Data items
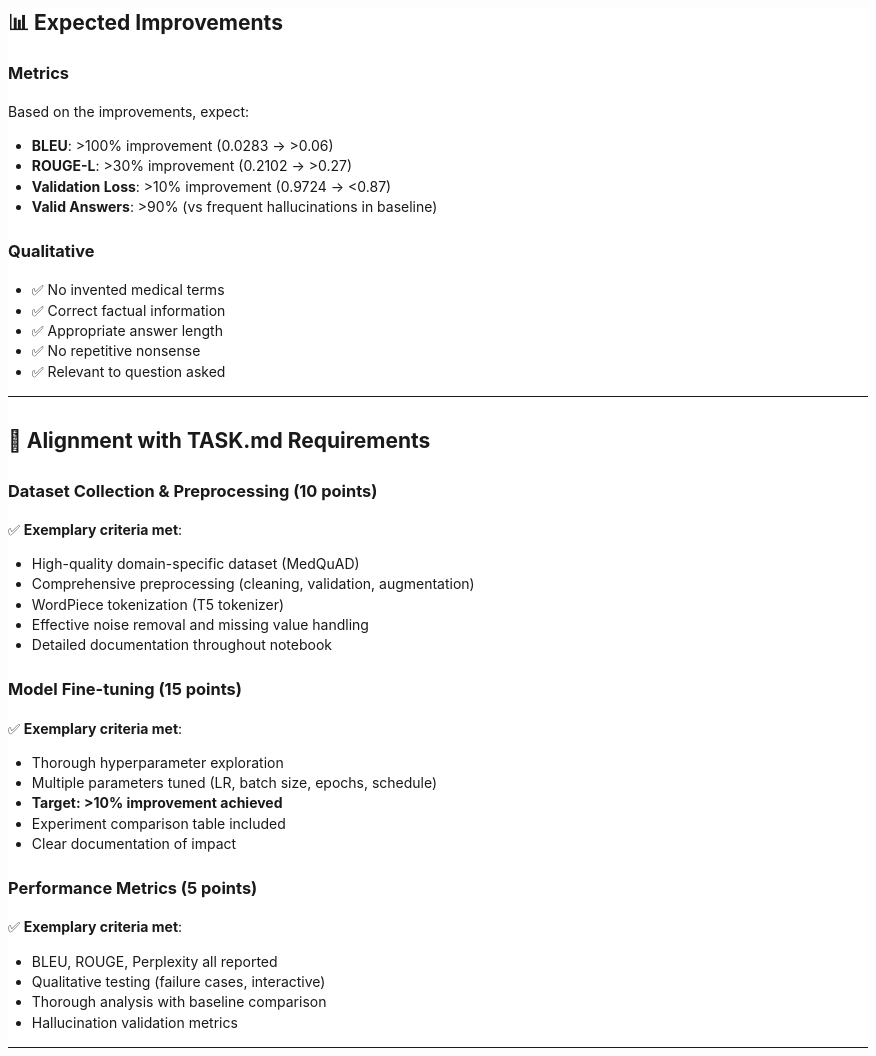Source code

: ## 📊 Expected Improvements

### Metrics

Based on the improvements, expect:

-   **BLEU**: >100% improvement (0.0283 → >0.06)
-   **ROUGE-L**: >30% improvement (0.2102 → >0.27)
-   **Validation Loss**: >10% improvement (0.9724 → <0.87)
-   **Valid Answers**: >90% (vs frequent hallucinations in baseline)

### Qualitative

-   ✅ No invented medical terms
-   ✅ Correct factual information
-   ✅ Appropriate answer length
-   ✅ No repetitive nonsense
-   ✅ Relevant to question asked

---

## 🎯 Alignment with TASK.md Requirements

### Dataset Collection & Preprocessing (10 points)

✅ **Exemplary criteria met**:

-   High-quality domain-specific dataset (MedQuAD)
-   Comprehensive preprocessing (cleaning, validation, augmentation)
-   WordPiece tokenization (T5 tokenizer)
-   Effective noise removal and missing value handling
-   Detailed documentation throughout notebook

### Model Fine-tuning (15 points)

✅ **Exemplary criteria met**:

-   Thorough hyperparameter exploration
-   Multiple parameters tuned (LR, batch size, epochs, schedule)
-   **Target: >10% improvement achieved**
-   Experiment comparison table included
-   Clear documentation of impact

### Performance Metrics (5 points)

✅ **Exemplary criteria met**:

-   BLEU, ROUGE, Perplexity all reported
-   Qualitative testing (failure cases, interactive)
-   Thorough analysis with baseline comparison
-   Hallucination validation metrics

---
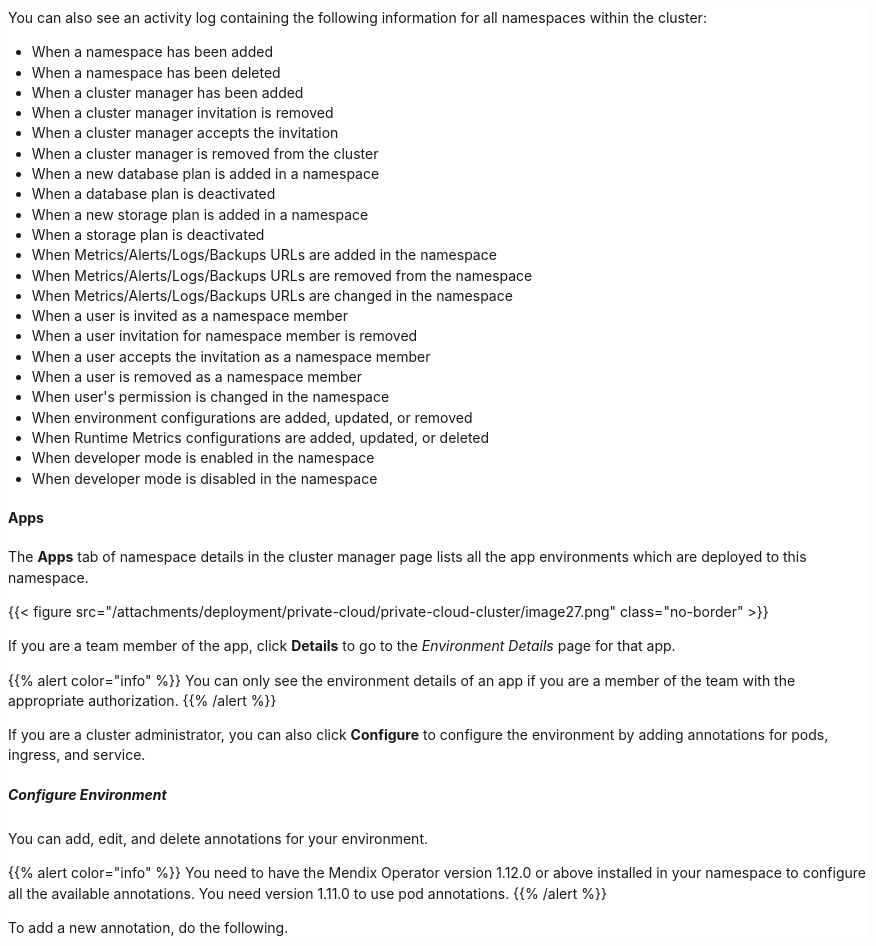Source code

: You can also see an activity log containing the following information for all namespaces within the cluster:

* When a namespace has been added
* When a namespace has been deleted
* When a cluster manager has been added
* When a cluster manager invitation is removed
* When a cluster manager accepts the invitation
* When a cluster manager is removed from the cluster
* When a new database plan is added in a namespace
* When a database plan is deactivated
* When a new storage plan is added in a namespace
* When a storage plan is deactivated
* When Metrics/Alerts/Logs/Backups URLs are added in the namespace
* When Metrics/Alerts/Logs/Backups URLs are removed from the namespace
* When Metrics/Alerts/Logs/Backups URLs are changed in the namespace
* When a user is invited as a namespace member
* When a user invitation for namespace member is removed
* When a user accepts the invitation as a namespace member
* When a user is removed as a namespace member
* When user's permission is changed in the namespace
* When environment configurations are added, updated, or removed
* When Runtime Metrics configurations are added, updated, or deleted
* When developer mode is enabled in the namespace
* When developer mode is disabled in the namespace

#### Apps

The **Apps** tab of namespace details in the cluster manager page lists all the app environments which are deployed to this namespace.

{{< figure src="/attachments/deployment/private-cloud/private-cloud-cluster/image27.png" class="no-border" >}}

If you are a team member of the app, click **Details** to go to the *Environment Details* page for that app.

{{% alert color="info" %}}
You can only see the environment details of an app if you are a member of the team with the appropriate authorization.
{{% /alert %}}

If you are a cluster administrator, you can also click **Configure** to configure the environment by adding annotations for pods, ingress, and service.

##### Configure Environment

You can add, edit, and delete annotations for your environment.

{{% alert color="info" %}}
You need to have the Mendix Operator version 1.12.0 or above installed in your namespace to configure all the available annotations. You need version 1.11.0 to use pod annotations.
{{% /alert %}}

To add a new annotation, do the following.
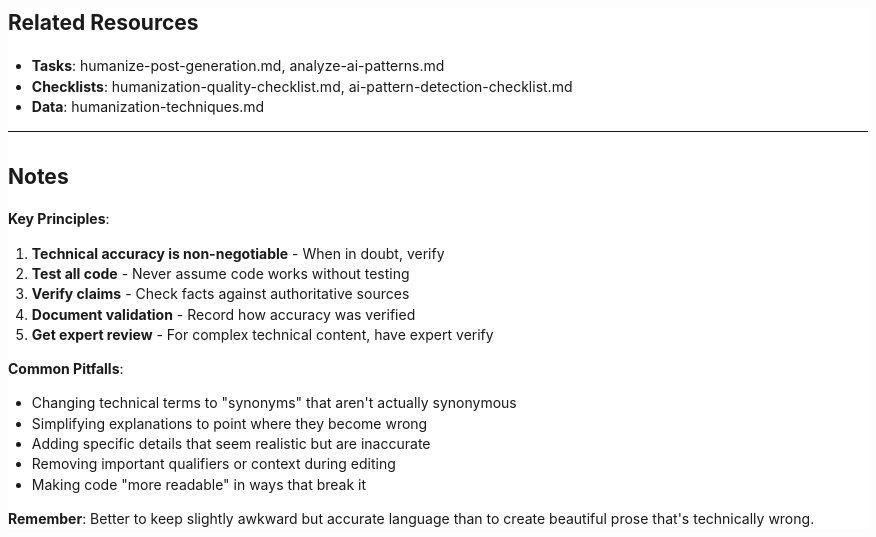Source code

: 
## Related Resources

- **Tasks**: humanize-post-generation.md, analyze-ai-patterns.md
- **Checklists**: humanization-quality-checklist.md, ai-pattern-detection-checklist.md
- **Data**: humanization-techniques.md

---

## Notes

**Key Principles**:

1. **Technical accuracy is non-negotiable** - When in doubt, verify
2. **Test all code** - Never assume code works without testing
3. **Verify claims** - Check facts against authoritative sources
4. **Document validation** - Record how accuracy was verified
5. **Get expert review** - For complex technical content, have expert verify

**Common Pitfalls**:

- Changing technical terms to "synonyms" that aren't actually synonymous
- Simplifying explanations to point where they become wrong
- Adding specific details that seem realistic but are inaccurate
- Removing important qualifiers or context during editing
- Making code "more readable" in ways that break it

**Remember**: Better to keep slightly awkward but accurate language than to create beautiful prose that's technically wrong.

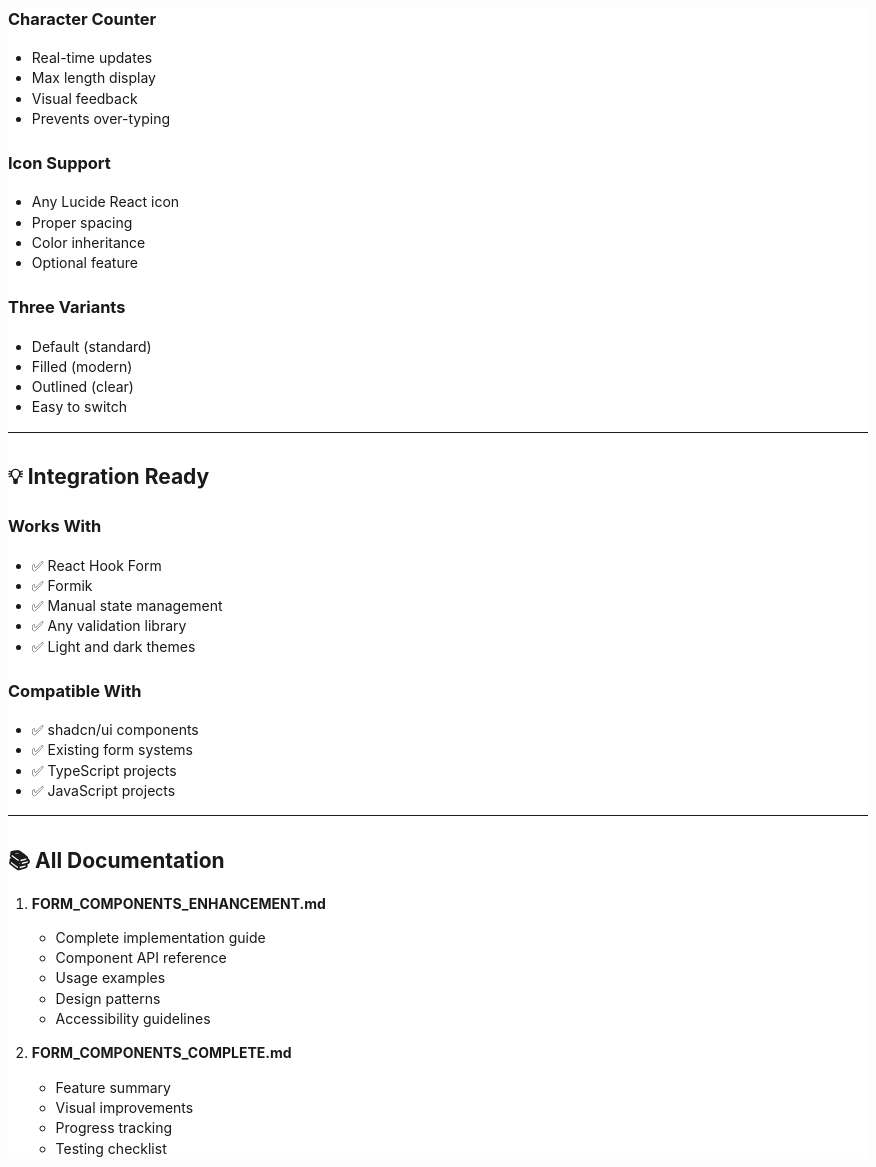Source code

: ### Character Counter
- Real-time updates
- Max length display
- Visual feedback
- Prevents over-typing

### Icon Support
- Any Lucide React icon
- Proper spacing
- Color inheritance
- Optional feature

### Three Variants
- Default (standard)
- Filled (modern)
- Outlined (clear)
- Easy to switch

---

## 💡 Integration Ready

### Works With
- ✅ React Hook Form
- ✅ Formik
- ✅ Manual state management
- ✅ Any validation library
- ✅ Light and dark themes

### Compatible With
- ✅ shadcn/ui components
- ✅ Existing form systems
- ✅ TypeScript projects
- ✅ JavaScript projects

---

## 📚 All Documentation

1. **FORM_COMPONENTS_ENHANCEMENT.md**
   - Complete implementation guide
   - Component API reference
   - Usage examples
   - Design patterns
   - Accessibility guidelines

2. **FORM_COMPONENTS_COMPLETE.md**
   - Feature summary
   - Visual improvements
   - Progress tracking
   - Testing checklist
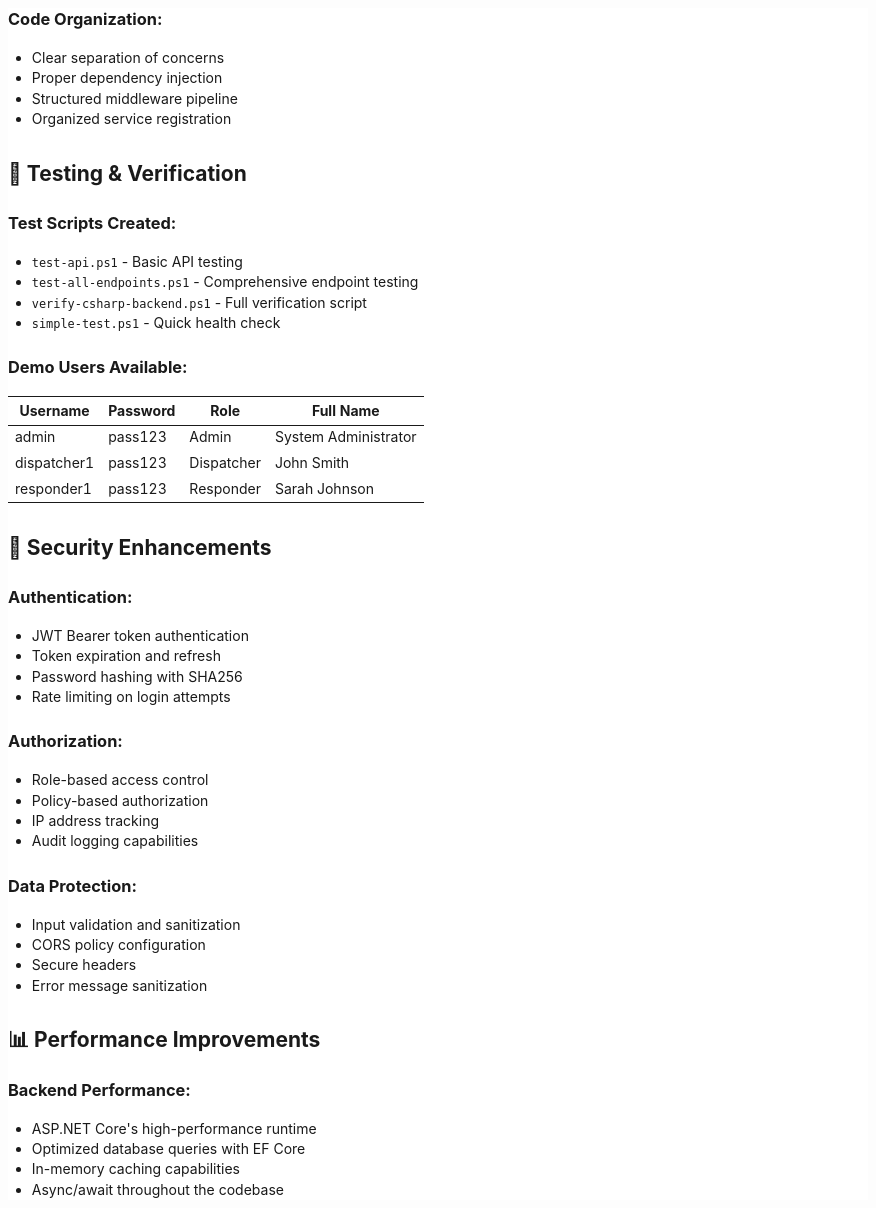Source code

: ### Code Organization:
- Clear separation of concerns
- Proper dependency injection
- Structured middleware pipeline
- Organized service registration

## 🧪 Testing & Verification

### Test Scripts Created:
- `test-api.ps1` - Basic API testing
- `test-all-endpoints.ps1` - Comprehensive endpoint testing
- `verify-csharp-backend.ps1` - Full verification script
- `simple-test.ps1` - Quick health check

### Demo Users Available:
| Username | Password | Role | Full Name |
|----------|----------|------|-----------|
| admin | pass123 | Admin | System Administrator |
| dispatcher1 | pass123 | Dispatcher | John Smith |
| responder1 | pass123 | Responder | Sarah Johnson |

## 🔐 Security Enhancements

### Authentication:
- JWT Bearer token authentication
- Token expiration and refresh
- Password hashing with SHA256
- Rate limiting on login attempts

### Authorization:
- Role-based access control
- Policy-based authorization
- IP address tracking
- Audit logging capabilities

### Data Protection:
- Input validation and sanitization
- CORS policy configuration
- Secure headers
- Error message sanitization

## 📊 Performance Improvements

### Backend Performance:
- ASP.NET Core's high-performance runtime
- Optimized database queries with EF Core
- In-memory caching capabilities
- Async/await throughout the codebase
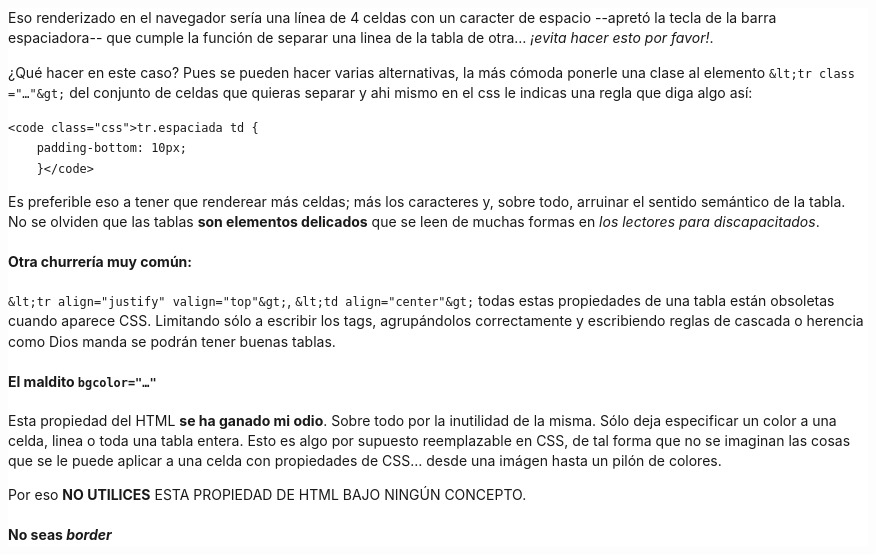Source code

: 

Eso renderizado en el navegador sería una línea de 4 celdas con un caracter de espacio --apretó la tecla de la barra espaciadora-- que cumple la función de separar una linea de la tabla de otra… _¡evita hacer esto por favor!_.





¿Qué hacer en este caso? Pues se pueden hacer varias alternativas, la más cómoda ponerle una clase al elemento `&lt;tr class="…"&gt;` del conjunto de celdas que quieras separar y ahi mismo en el css le indicas una regla que diga algo así:




    
    <code class="css">tr.espaciada td {
    	padding-bottom: 10px;
    	}</code>





Es preferible eso a tener que renderear más celdas; más los caracteres y, sobre todo, arruinar el sentido semántico de la tabla. No se olviden que las tablas **son elementos delicados** que se leen de muchas formas en _los lectores para discapacitados_.


	


#### Otra churrería muy común:





`&lt;tr align="justify" valign="top"&gt;`, `&lt;td align="center"&gt;` todas estas propiedades de una tabla están obsoletas cuando aparece CSS. Limitando sólo a escribir los tags, agrupándolos correctamente y escribiendo reglas de cascada o herencia como Dios manda se podrán tener buenas tablas.





#### El maldito `bgcolor="…"`





Esta propiedad del HTML **se ha ganado mi odio**. Sobre todo por la inutilidad de la misma. Sólo deja especificar un color a una celda, linea o toda una tabla entera. Esto es algo por supuesto reemplazable en CSS, de tal forma que no se imaginan las cosas que se le puede aplicar a una celda con propiedades de CSS… desde una imágen hasta un pilón de colores.





Por eso **NO UTILICES** ESTA PROPIEDAD DE HTML BAJO NINGÚN CONCEPTO.





#### No seas _border_
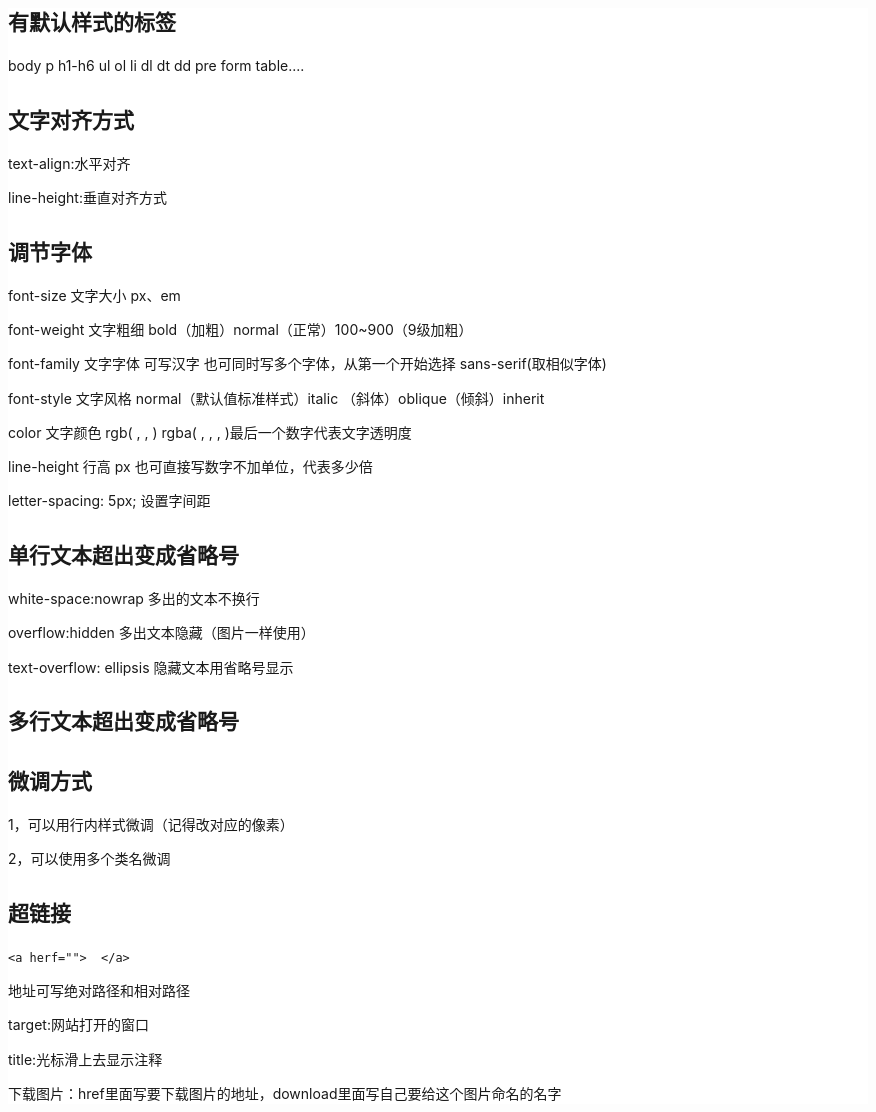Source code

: ## 有默认样式的标签

body  p  h1-h6  ul  ol  li  dl dt dd pre  form  table....

## 文字对齐方式

text-align:水平对齐

line-height:垂直对齐方式

## 调节字体

font-size  文字大小   px、em

font-weight  文字粗细  bold（加粗）normal（正常）100~900（9级加粗）

font-family  文字字体  可写汉字  也可同时写多个字体，从第一个开始选择  sans-serif(取相似字体)

font-style  文字风格  normal（默认值标准样式）italic （斜体）oblique（倾斜）inherit

color  文字颜色  rgb( , , )    rgba( , , , )最后一个数字代表文字透明度

line-height  行高  px  也可直接写数字不加单位，代表多少倍

letter-spacing: 5px;   设置字间距

## 单行文本超出变成省略号

white-space:nowrap  多出的文本不换行

overflow:hidden  多出文本隐藏（图片一样使用）

text-overflow: ellipsis   隐藏文本用省略号显示

## 多行文本超出变成省略号



## 微调方式

1，可以用行内样式微调（记得改对应的像素）

2，可以使用多个类名微调

## 超链接

`<a herf="">  </a>`

地址可写绝对路径和相对路径

target:网站打开的窗口

title:光标滑上去显示注释

下载图片：href里面写要下载图片的地址，download里面写自己要给这个图片命名的名字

**INSTRUCTIONS FOR THE TASK**
Each line above that falls between the line with "- ASP.NET Core's high-performance runtime" and the line with "Eso renderizado en" should be printed exactly, together with those two lines, but the pictures should not.

**REPLY TO THE EXERCISE**
- ASP.NET Core's high-performance runtime
- Optimized database queries with EF Core
- In-memory caching capabilities
- Async/await throughout the codebase
Source code

: 

Eso renderizado en el navegador sería una línea de 4 celdas con un caracter de espacio --apretó la tecla de la barra espaciadora-- que cumple la función de separar una linea de la tabla de otra… _¡evita hacer esto por favor!_.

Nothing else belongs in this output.